## Begin WORKING DATA

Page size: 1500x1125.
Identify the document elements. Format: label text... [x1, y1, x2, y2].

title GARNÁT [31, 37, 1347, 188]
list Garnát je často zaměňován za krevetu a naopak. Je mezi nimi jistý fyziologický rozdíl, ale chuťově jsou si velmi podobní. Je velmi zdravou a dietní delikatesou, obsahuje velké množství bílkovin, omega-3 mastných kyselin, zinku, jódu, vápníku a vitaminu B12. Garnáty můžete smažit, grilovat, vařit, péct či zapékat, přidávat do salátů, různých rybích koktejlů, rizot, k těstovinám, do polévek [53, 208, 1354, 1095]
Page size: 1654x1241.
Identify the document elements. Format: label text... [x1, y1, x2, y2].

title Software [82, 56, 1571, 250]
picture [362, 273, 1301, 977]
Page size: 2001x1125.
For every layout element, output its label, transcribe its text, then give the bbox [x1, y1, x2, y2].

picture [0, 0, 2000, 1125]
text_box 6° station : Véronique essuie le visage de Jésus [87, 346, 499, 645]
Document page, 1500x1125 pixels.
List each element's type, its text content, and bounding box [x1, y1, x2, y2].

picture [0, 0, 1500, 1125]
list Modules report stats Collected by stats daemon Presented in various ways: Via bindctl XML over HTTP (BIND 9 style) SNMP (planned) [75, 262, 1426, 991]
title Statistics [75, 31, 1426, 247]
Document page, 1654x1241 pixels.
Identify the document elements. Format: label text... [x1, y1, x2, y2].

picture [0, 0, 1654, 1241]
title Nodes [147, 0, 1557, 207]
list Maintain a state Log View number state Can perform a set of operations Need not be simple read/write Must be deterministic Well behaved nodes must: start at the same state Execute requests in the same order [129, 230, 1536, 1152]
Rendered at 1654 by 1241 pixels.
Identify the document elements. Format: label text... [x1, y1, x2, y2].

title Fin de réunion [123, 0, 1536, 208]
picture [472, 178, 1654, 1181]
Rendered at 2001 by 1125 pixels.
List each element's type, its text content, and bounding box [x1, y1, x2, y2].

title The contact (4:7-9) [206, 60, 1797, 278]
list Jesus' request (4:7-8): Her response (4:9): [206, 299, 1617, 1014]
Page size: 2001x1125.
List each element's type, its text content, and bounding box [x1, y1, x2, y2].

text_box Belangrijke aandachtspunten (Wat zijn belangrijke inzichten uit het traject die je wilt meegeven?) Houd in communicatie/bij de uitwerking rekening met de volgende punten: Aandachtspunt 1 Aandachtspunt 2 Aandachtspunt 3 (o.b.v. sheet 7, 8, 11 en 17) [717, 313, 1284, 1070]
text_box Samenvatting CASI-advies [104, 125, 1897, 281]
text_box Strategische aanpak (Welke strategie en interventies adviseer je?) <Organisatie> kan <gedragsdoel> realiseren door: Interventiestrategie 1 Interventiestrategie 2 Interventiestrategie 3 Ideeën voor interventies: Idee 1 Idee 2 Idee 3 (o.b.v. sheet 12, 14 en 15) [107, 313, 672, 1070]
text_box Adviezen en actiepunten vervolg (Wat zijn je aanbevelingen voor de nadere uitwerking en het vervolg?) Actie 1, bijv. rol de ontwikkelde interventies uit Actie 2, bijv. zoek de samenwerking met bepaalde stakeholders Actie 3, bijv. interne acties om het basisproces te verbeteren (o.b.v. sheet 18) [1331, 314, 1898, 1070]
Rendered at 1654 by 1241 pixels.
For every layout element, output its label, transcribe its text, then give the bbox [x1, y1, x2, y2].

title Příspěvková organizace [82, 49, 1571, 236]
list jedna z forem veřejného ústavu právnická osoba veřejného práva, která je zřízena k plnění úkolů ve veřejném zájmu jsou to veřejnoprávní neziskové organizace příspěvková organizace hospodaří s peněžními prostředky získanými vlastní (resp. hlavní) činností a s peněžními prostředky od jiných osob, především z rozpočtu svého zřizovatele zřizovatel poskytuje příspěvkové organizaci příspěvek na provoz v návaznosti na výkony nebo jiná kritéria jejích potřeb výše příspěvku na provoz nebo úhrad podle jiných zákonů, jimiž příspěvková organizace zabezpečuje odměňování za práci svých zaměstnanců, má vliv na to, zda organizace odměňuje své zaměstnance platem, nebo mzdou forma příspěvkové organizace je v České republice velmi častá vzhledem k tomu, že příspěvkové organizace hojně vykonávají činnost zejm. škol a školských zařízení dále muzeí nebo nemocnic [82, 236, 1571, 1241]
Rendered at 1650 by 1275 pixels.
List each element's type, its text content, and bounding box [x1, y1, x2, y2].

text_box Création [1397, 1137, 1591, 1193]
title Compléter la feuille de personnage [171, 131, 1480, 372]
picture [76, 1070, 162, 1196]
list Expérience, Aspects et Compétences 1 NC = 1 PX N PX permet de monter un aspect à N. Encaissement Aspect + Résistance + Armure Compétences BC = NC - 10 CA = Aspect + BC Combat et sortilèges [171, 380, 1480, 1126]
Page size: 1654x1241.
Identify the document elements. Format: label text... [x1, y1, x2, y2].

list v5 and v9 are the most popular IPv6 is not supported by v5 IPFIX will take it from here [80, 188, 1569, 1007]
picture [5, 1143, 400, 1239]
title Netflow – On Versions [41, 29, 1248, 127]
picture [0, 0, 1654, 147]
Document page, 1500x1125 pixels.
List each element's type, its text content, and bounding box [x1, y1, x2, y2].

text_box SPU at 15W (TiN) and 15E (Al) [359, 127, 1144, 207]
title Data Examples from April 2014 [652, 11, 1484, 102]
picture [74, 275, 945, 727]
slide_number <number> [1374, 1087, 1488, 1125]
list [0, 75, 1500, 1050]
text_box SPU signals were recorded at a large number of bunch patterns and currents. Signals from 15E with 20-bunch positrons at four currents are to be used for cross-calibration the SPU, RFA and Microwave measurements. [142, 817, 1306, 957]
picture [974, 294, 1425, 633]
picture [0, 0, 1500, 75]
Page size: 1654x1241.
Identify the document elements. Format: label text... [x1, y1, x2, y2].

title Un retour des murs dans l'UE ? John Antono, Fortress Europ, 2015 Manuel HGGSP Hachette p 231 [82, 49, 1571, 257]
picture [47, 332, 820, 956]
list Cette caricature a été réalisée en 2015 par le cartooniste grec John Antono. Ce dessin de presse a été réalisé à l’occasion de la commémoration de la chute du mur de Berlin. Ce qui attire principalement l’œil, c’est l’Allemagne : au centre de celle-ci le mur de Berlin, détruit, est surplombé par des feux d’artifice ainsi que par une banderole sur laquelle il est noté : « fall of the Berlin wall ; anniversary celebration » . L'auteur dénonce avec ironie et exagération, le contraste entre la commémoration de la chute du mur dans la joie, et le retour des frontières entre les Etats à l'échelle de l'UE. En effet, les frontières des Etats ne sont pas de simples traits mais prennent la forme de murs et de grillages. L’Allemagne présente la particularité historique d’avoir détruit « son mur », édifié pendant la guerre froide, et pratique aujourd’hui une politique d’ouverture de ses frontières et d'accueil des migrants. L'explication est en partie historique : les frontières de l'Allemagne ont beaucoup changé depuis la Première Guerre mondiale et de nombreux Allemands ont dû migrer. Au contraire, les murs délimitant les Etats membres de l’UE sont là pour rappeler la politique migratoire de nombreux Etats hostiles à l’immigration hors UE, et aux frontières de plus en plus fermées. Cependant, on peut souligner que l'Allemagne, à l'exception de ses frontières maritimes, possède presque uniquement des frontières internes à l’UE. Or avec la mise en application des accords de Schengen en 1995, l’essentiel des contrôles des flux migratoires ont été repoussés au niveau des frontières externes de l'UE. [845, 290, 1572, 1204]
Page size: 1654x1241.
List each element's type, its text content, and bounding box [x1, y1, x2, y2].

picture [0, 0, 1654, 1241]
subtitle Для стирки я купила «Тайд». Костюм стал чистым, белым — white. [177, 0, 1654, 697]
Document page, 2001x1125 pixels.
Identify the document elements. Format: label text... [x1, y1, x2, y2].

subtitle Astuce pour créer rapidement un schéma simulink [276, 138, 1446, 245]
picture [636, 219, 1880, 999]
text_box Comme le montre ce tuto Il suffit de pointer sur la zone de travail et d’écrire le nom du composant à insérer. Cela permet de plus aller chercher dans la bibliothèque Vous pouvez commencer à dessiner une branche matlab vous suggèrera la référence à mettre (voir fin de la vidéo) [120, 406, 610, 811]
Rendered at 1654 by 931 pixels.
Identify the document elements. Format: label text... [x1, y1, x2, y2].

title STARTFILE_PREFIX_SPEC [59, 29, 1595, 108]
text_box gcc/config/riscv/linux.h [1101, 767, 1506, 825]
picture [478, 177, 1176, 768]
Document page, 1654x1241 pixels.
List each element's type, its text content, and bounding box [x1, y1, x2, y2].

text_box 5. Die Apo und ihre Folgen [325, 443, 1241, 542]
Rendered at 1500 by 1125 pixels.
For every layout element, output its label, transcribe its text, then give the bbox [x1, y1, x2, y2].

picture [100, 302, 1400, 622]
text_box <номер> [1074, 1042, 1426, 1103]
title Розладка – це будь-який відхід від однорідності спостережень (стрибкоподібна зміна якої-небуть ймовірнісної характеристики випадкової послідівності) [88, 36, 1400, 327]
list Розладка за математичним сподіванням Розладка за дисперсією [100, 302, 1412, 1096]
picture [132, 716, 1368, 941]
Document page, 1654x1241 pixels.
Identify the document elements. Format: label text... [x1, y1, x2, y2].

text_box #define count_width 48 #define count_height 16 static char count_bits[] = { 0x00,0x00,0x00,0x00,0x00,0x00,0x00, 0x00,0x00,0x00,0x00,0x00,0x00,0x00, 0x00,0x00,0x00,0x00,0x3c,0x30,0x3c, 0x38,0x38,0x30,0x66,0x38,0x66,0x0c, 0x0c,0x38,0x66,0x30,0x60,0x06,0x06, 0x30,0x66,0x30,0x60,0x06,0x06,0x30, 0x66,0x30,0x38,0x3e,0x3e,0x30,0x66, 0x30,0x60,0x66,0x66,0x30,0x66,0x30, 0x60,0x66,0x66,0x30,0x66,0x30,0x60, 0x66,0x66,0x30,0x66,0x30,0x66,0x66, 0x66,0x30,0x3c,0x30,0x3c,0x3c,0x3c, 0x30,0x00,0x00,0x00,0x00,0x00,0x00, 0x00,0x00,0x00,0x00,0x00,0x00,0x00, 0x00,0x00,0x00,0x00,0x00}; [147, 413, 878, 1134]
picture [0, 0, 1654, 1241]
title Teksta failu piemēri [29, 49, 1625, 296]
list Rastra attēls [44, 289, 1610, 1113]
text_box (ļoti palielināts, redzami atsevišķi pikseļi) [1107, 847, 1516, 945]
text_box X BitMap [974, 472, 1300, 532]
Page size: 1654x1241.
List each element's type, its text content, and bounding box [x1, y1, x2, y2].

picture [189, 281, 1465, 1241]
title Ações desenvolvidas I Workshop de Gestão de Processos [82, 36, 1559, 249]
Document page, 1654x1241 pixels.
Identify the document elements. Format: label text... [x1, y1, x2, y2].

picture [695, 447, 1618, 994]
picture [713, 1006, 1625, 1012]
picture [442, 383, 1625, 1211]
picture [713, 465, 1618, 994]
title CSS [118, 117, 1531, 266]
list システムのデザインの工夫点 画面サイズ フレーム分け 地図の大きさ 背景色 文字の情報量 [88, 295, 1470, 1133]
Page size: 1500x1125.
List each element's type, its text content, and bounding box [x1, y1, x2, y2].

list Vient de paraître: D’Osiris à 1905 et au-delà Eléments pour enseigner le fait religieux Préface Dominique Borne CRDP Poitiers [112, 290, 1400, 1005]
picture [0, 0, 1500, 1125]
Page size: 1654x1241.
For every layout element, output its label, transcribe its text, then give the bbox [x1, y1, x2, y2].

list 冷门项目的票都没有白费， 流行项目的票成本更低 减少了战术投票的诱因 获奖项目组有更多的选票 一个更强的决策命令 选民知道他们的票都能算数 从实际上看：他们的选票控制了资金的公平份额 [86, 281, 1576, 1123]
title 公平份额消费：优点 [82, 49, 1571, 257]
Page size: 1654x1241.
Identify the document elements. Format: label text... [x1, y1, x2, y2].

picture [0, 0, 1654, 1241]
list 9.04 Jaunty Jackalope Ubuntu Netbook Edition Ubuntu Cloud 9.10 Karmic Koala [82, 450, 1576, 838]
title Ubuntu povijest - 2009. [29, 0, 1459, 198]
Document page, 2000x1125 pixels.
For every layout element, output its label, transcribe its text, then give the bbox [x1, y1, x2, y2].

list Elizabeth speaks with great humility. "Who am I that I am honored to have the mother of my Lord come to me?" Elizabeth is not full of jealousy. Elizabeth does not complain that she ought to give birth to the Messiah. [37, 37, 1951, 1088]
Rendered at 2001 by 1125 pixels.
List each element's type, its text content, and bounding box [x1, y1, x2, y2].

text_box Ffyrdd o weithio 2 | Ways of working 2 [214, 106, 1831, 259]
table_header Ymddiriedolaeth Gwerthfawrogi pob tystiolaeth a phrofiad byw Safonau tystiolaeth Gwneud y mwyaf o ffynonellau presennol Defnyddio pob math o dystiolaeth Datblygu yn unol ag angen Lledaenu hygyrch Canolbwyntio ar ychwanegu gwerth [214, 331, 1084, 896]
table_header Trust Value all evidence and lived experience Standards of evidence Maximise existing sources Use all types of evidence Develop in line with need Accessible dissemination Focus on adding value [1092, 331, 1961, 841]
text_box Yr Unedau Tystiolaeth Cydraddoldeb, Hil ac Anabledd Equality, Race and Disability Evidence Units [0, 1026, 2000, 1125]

## End WORKING DATA

- [WORK TO DO] Starting at the first line of the records and ending with the line that contains "title Statistics [75, 31, 1426, 247]", output these lines as a numbered list and leave out any blank lines.

- [CORRECT ANSWER]
1. Page size: 1500x1125.
2. Identify the document elements. Format: label text... [x1, y1, x2, y2].
3. title GARNÁT [31, 37, 1347, 188]
4. list Garnát je často zaměňován za krevetu a naopak. Je mezi nimi jistý fyziologický rozdíl, ale chuťově jsou si velmi podobní. Je velmi zdravou a dietní delikatesou, obsahuje velké množství bílkovin, omega-3 mastných kyselin, zinku, jódu, vápníku a vitaminu B12. Garnáty můžete smažit, grilovat, vařit, péct či zapékat, přidávat do salátů, různých rybích koktejlů, rizot, k těstovinám, do polévek [53, 208, 1354, 1095]
5. Page size: 1654x1241.
6. Identify the document elements. Format: label text... [x1, y1, x2, y2].
7. title Software [82, 56, 1571, 250]
8. picture [362, 273, 1301, 977]
9. Page size: 2001x1125.
10. For every layout element, output its label, transcribe its text, then give the bbox [x1, y1, x2, y2].
11. picture [0, 0, 2000, 1125]
12. text_box 6° station : Véronique essuie le visage de Jésus [87, 346, 499, 645]
13. Document page, 1500x1125 pixels.
14. List each element's type, its text content, and bounding box [x1, y1, x2, y2].
15. picture [0, 0, 1500, 1125]
16. list Modules report stats Collected by stats daemon Presented in various ways: Via bindctl XML over HTTP (BIND 9 style) SNMP (planned) [75, 262, 1426, 991]
17. title Statistics [75, 31, 1426, 247]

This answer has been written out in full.